-- EXERCISE DATA follows --

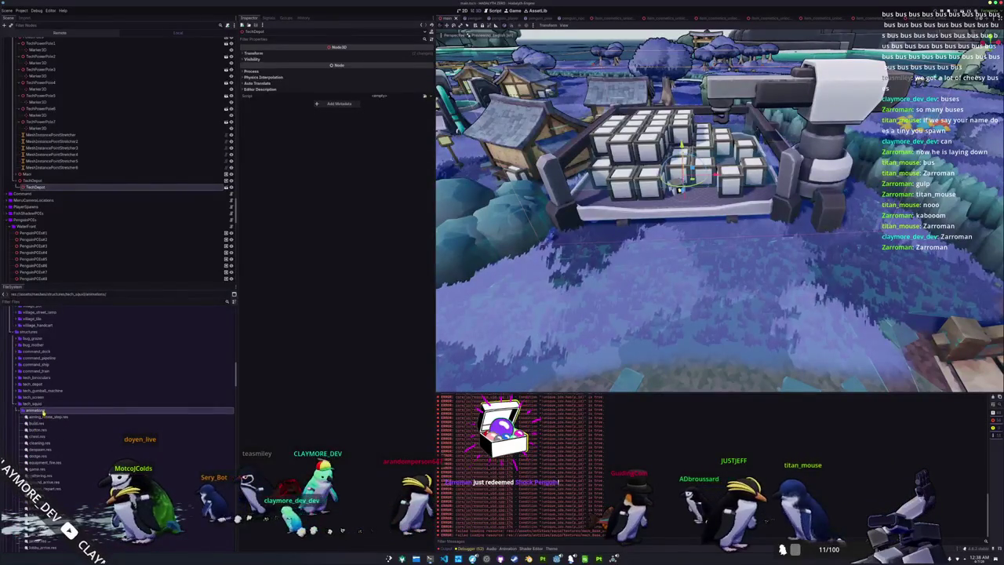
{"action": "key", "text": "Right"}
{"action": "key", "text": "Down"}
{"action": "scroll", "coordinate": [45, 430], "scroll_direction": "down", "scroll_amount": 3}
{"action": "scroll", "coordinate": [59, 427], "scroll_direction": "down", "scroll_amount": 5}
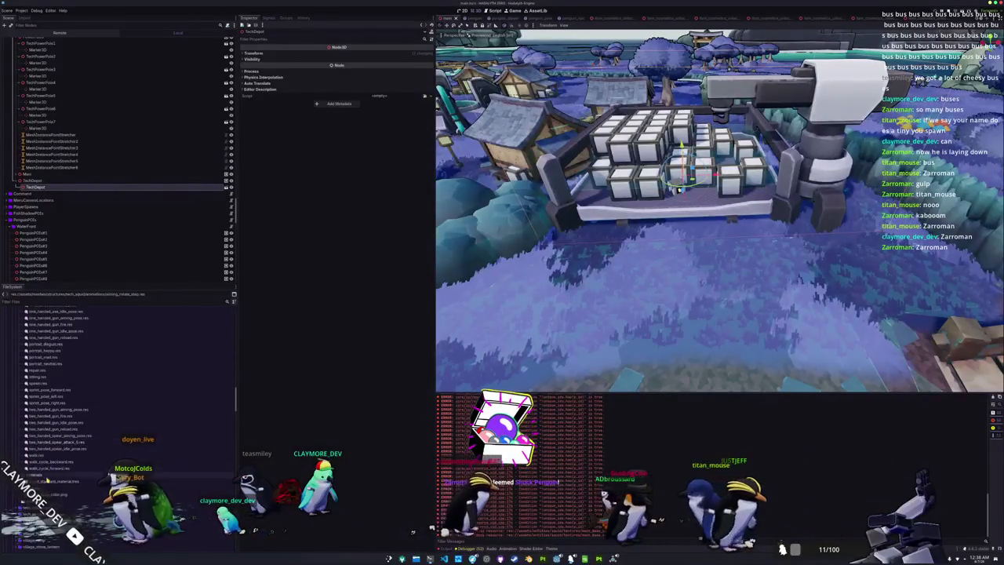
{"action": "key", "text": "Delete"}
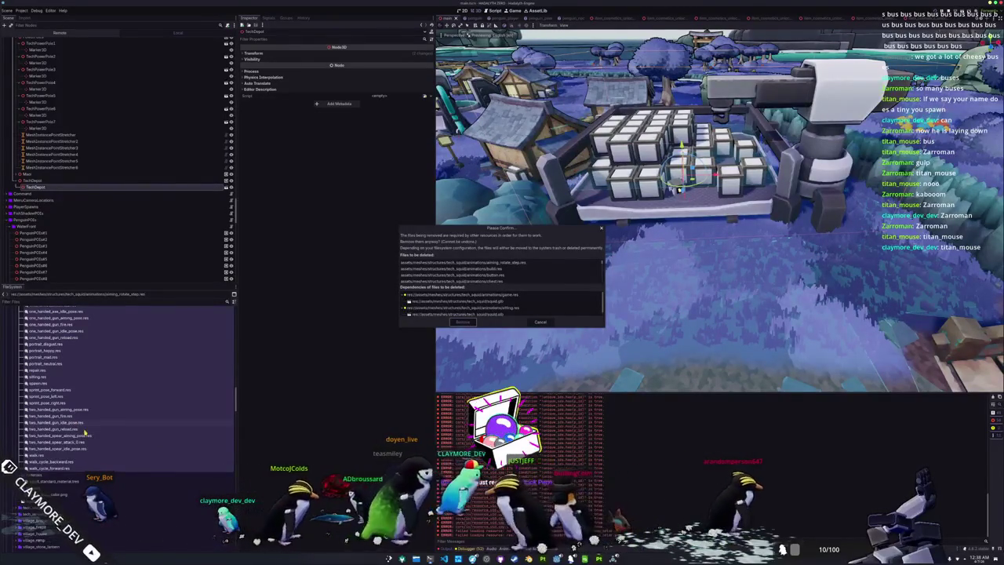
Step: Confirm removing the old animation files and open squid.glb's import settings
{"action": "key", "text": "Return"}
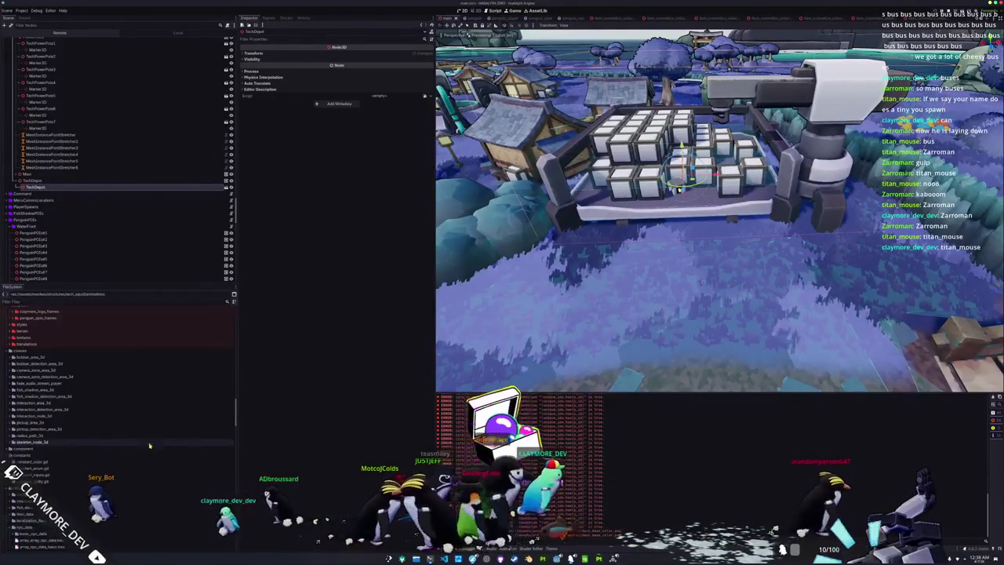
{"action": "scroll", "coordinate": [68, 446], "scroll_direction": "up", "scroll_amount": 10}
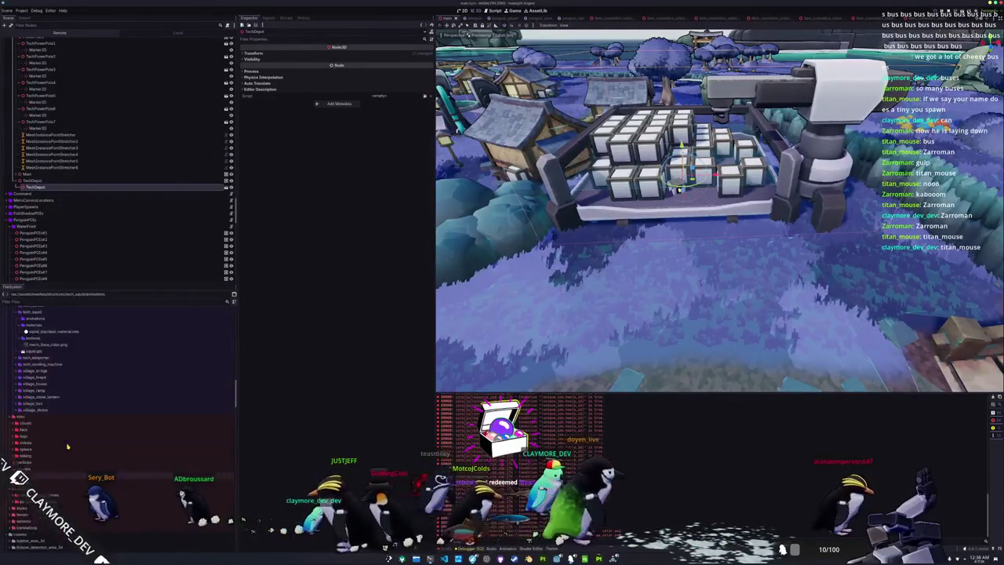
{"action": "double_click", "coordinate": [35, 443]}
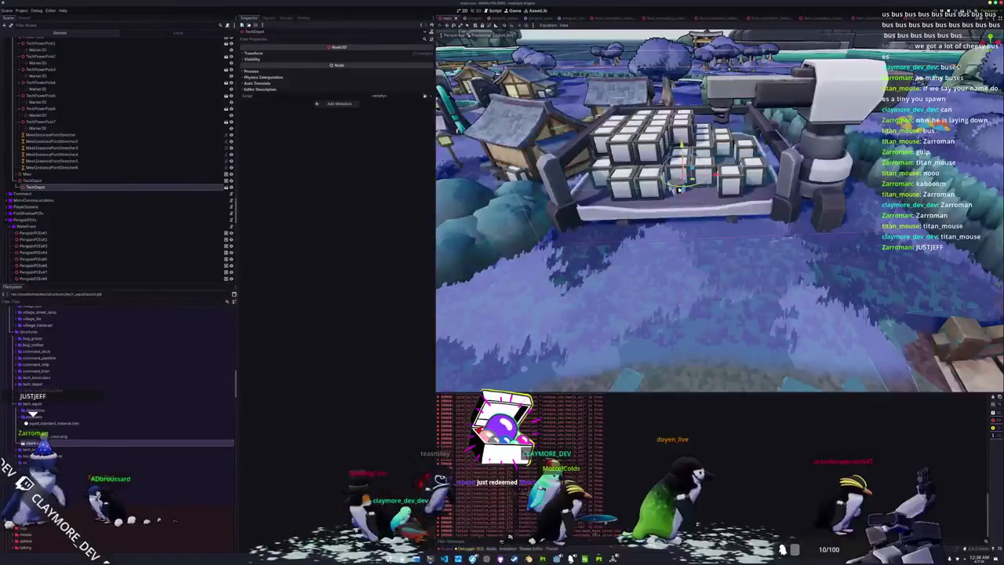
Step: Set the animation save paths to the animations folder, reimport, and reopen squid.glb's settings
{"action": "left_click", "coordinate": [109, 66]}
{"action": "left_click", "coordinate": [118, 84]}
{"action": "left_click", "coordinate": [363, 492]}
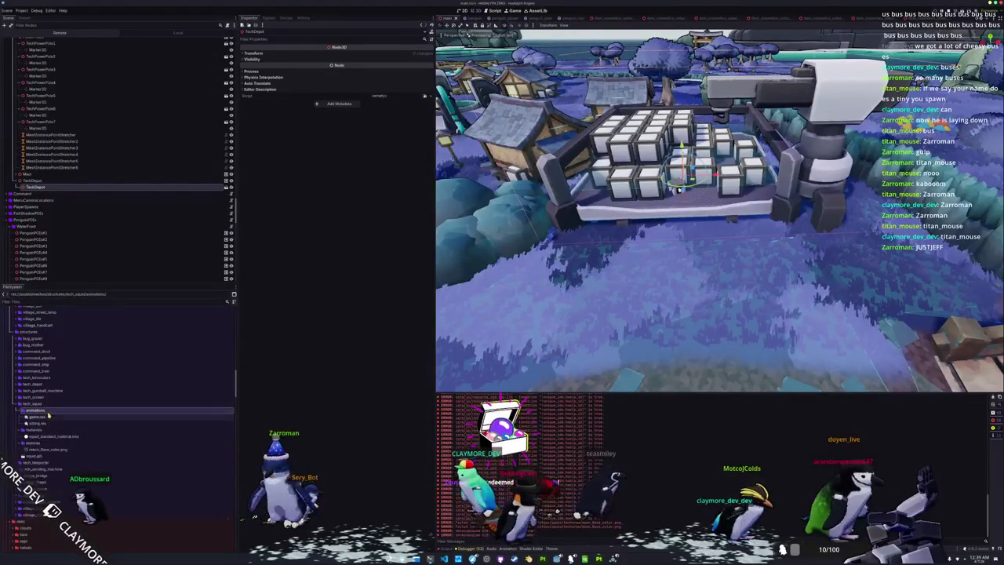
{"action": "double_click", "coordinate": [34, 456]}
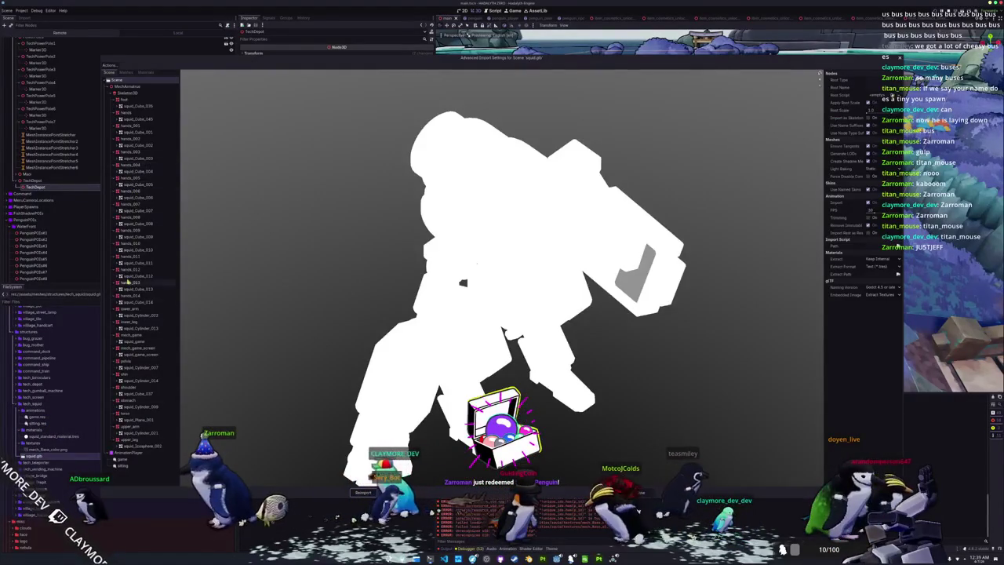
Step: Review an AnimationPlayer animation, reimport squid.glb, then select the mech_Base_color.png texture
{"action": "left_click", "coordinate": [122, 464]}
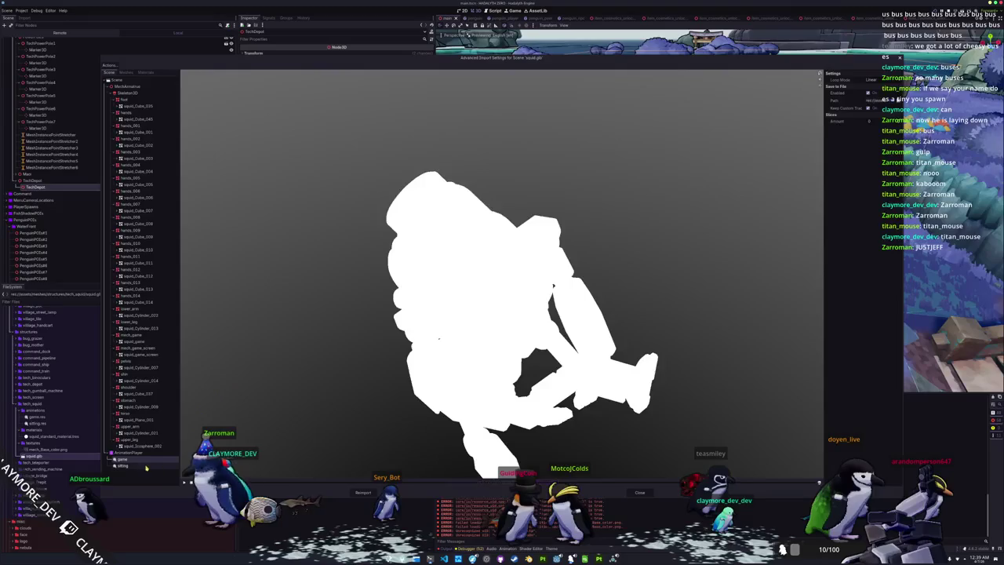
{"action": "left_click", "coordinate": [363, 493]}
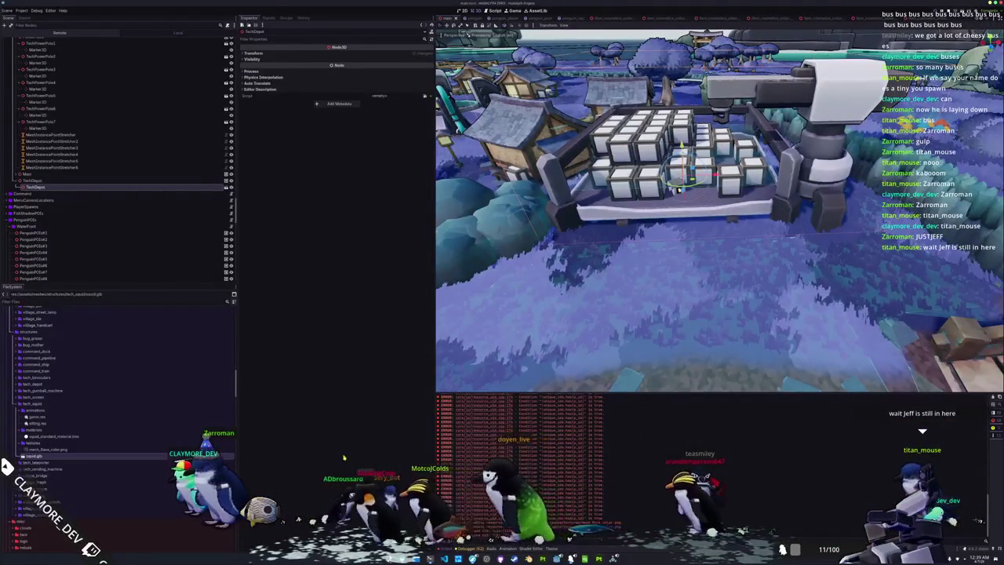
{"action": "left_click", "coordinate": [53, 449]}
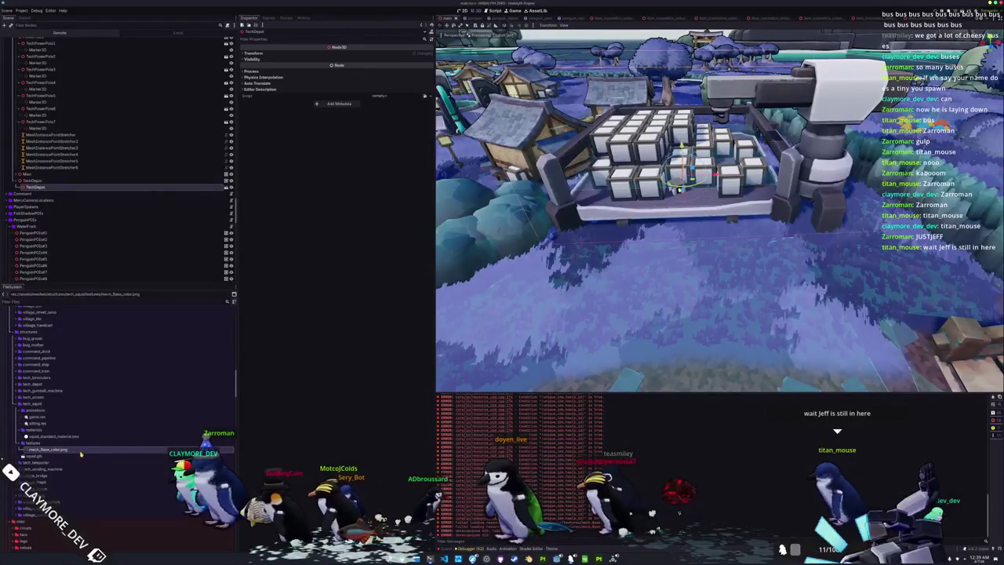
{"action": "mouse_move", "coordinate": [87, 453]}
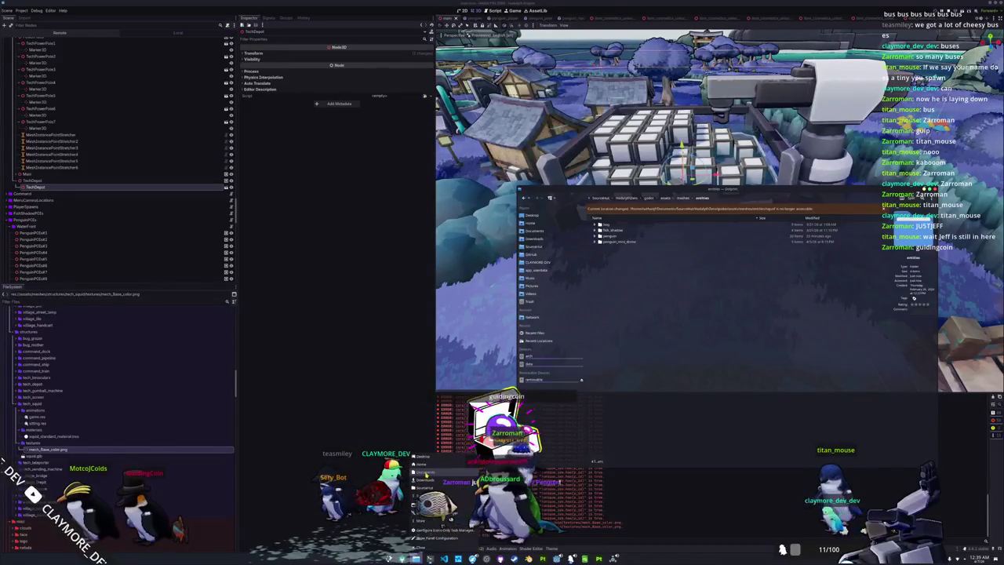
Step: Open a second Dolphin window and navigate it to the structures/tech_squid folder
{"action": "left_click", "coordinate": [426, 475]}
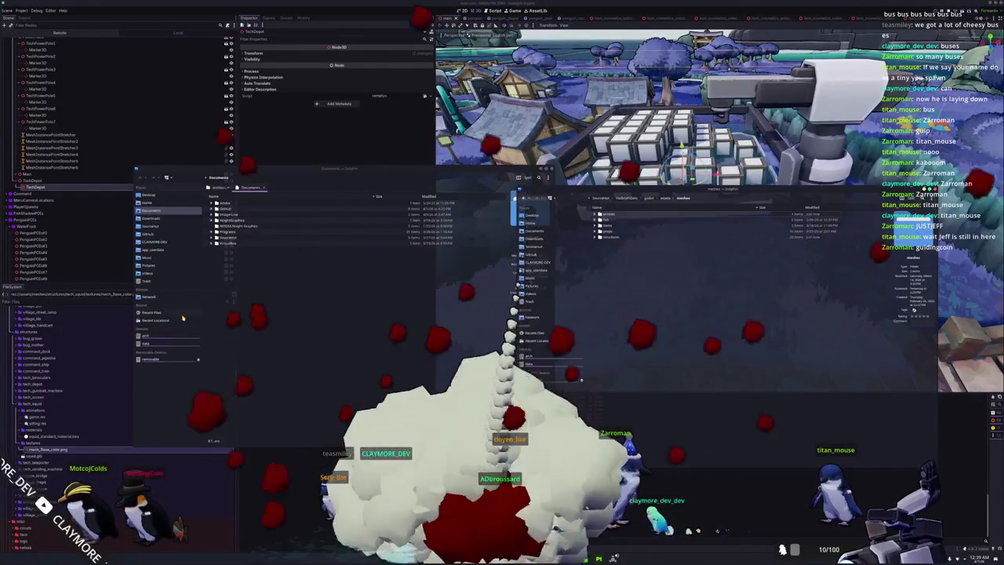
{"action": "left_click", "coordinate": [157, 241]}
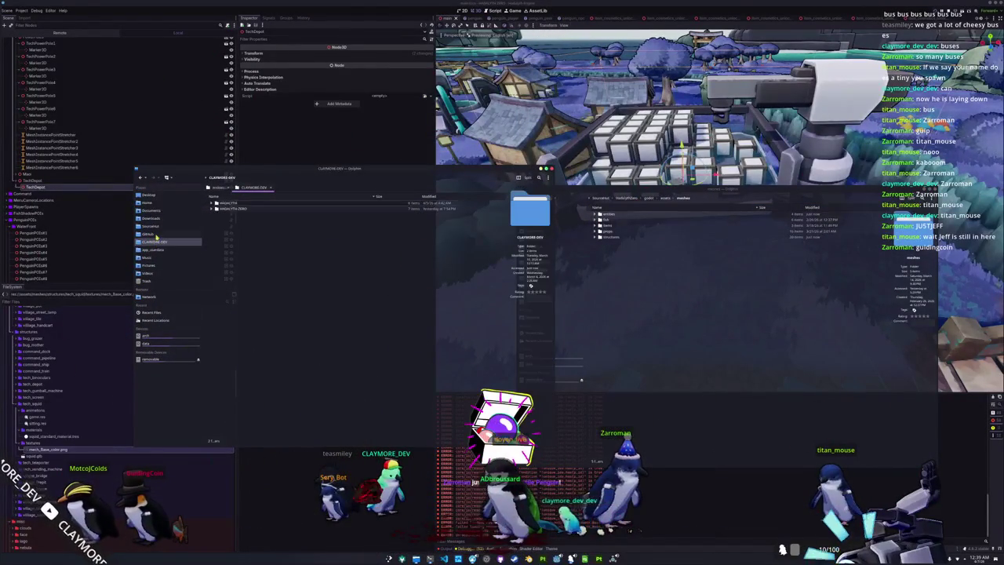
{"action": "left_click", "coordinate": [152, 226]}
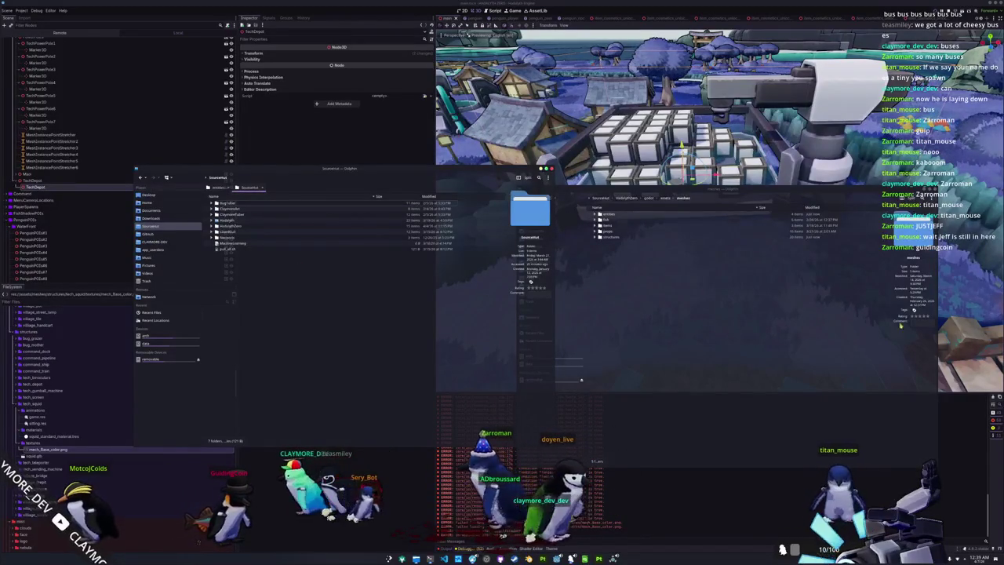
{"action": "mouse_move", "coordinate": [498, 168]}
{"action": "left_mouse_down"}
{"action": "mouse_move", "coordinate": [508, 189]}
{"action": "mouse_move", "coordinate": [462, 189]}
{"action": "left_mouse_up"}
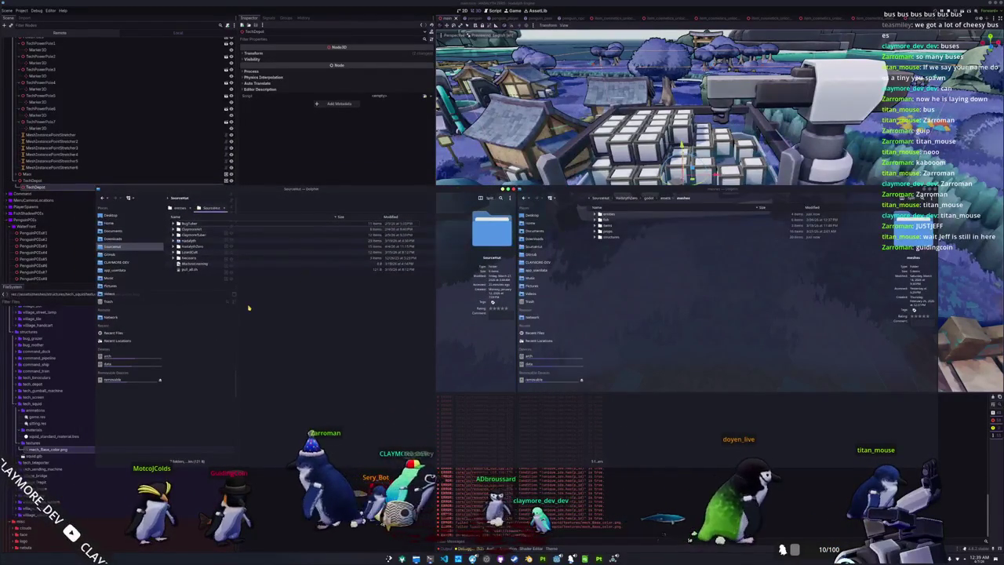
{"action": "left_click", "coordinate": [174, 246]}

-- EXERCISE DATA concluded --

- **WHAT THE TASK ASKS**: Write out every record exactly. Leave the pictures out.

- **OUTPUT OF THE EXERCISE**:
{"action": "key", "text": "Right"}
{"action": "key", "text": "Down"}
{"action": "scroll", "coordinate": [45, 430], "scroll_direction": "down", "scroll_amount": 3}
{"action": "scroll", "coordinate": [59, 427], "scroll_direction": "down", "scroll_amount": 5}
{"action": "key", "text": "Delete"}
Step: Confirm removing the old animation files and open squid.glb's import settings
{"action": "key", "text": "Return"}
{"action": "scroll", "coordinate": [68, 446], "scroll_direction": "up", "scroll_amount": 10}
{"action": "double_click", "coordinate": [35, 443]}
Step: Set the animation save paths to the animations folder, reimport, and reopen squid.glb's settings
{"action": "left_click", "coordinate": [109, 66]}
{"action": "left_click", "coordinate": [118, 84]}
{"action": "left_click", "coordinate": [363, 492]}
{"action": "double_click", "coordinate": [34, 456]}
Step: Review an AnimationPlayer animation, reimport squid.glb, then select the mech_Base_color.png texture
{"action": "left_click", "coordinate": [122, 464]}
{"action": "left_click", "coordinate": [363, 493]}
{"action": "left_click", "coordinate": [53, 449]}
{"action": "mouse_move", "coordinate": [87, 453]}
Step: Open a second Dolphin window and navigate it to the structures/tech_squid folder
{"action": "left_click", "coordinate": [426, 475]}
{"action": "left_click", "coordinate": [157, 241]}
{"action": "left_click", "coordinate": [152, 226]}
{"action": "mouse_move", "coordinate": [498, 168]}
{"action": "left_mouse_down"}
{"action": "mouse_move", "coordinate": [508, 189]}
{"action": "mouse_move", "coordinate": [462, 189]}
{"action": "left_mouse_up"}
{"action": "left_click", "coordinate": [174, 246]}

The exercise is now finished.